How accurate are Bayes factor-based null hypothesis tests? A simulation study

Published 12 Jun 2024 in stat.ME | (2406.08022v2)

Abstract: Bayes factor null hypothesis tests provide a viable alternative to frequentist measures of evidence quantification. Bayes factors for realistic data sets in areas like psychology cannot be calculated exactly and require numerical approximations to complex integrals. Crucially, the accuracy of these approximations, i.e., whether an approximate Bayes factor corresponds to the exact Bayes factor, is unknown, and may depend on data, prior, and likelihood. We have recently developed a novel statistical procedure, namely marginal simulation-based calibration (SBC) for Bayes factors, to test whether the computed Bayes factors for a given analysis are accurate.

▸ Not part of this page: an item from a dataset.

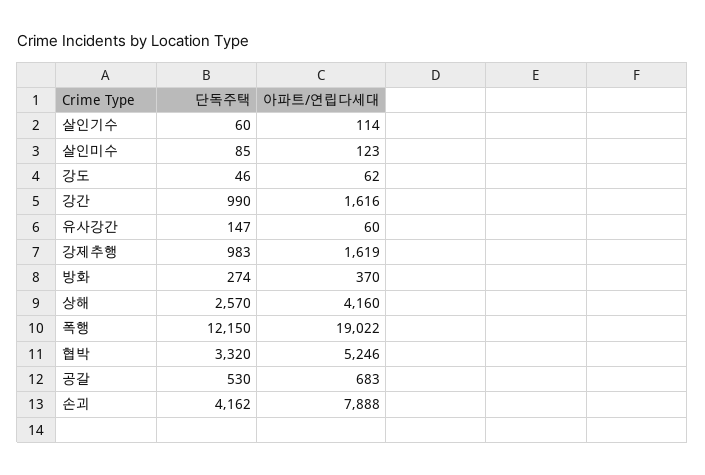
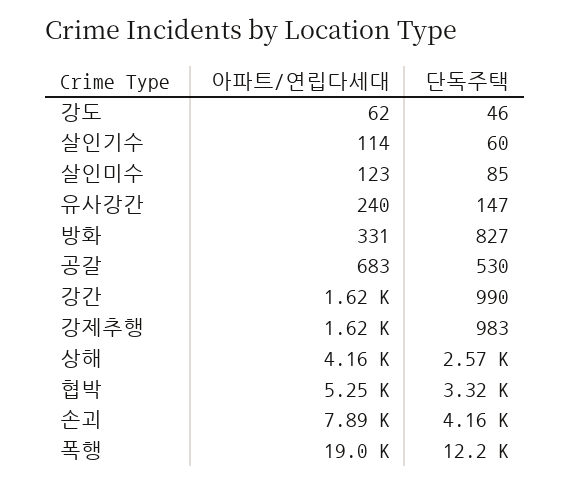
아파트/연립다세대, 유사강간: 60 -> 240
단독주택, 방화: 274 -> 827
아파트/연립다세대, 방화: 370 -> 331

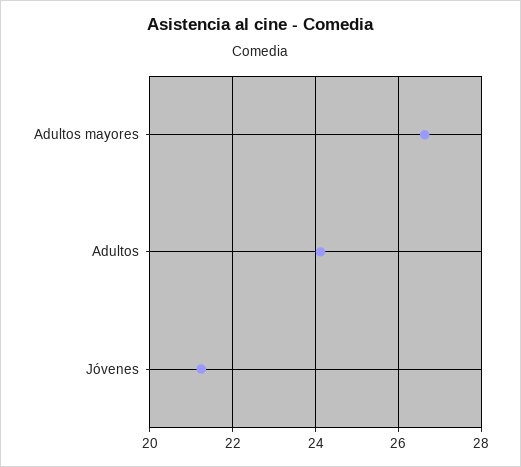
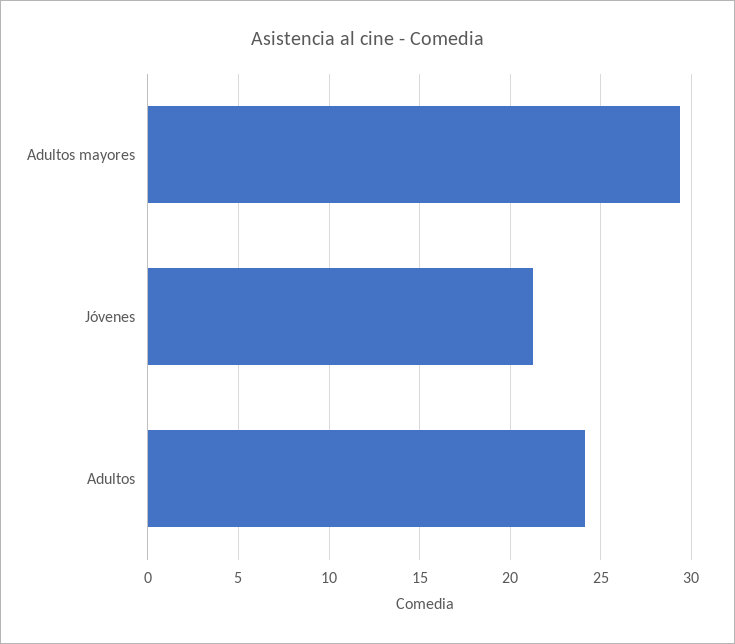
Adultos mayores: 26.6 -> 29.5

Here, we use marginal SBC for Bayes factors and calibration plots to test for some common cognitive designs, whether Bayes factors are calculated accurately. We use the bridgesampling/brms packages in R. We run analyses for three commonly used designs in psychology and psycholinguistics: (a) a design with random effects for subjects only, (b) a Latin square design with crossed random effects for subjects and items, but a single fixed-factor, and (c) a Latin square 2x2 design with crossed random effects for subjects and items. We find that Bayes factor estimates turn out accurate in cases when the bridgesampling algorithm does not issue a warning message, but can be biased and liberal when a warning message is shown. These results support the use of brms/bridgesampling for null hypothesis Bayes factor tests in commonly used factorial designs. They also suggest that when a warning message is issued, Bayes factor results should not be trusted. The results show that it is practical to check whether Bayes factors are computed correctly.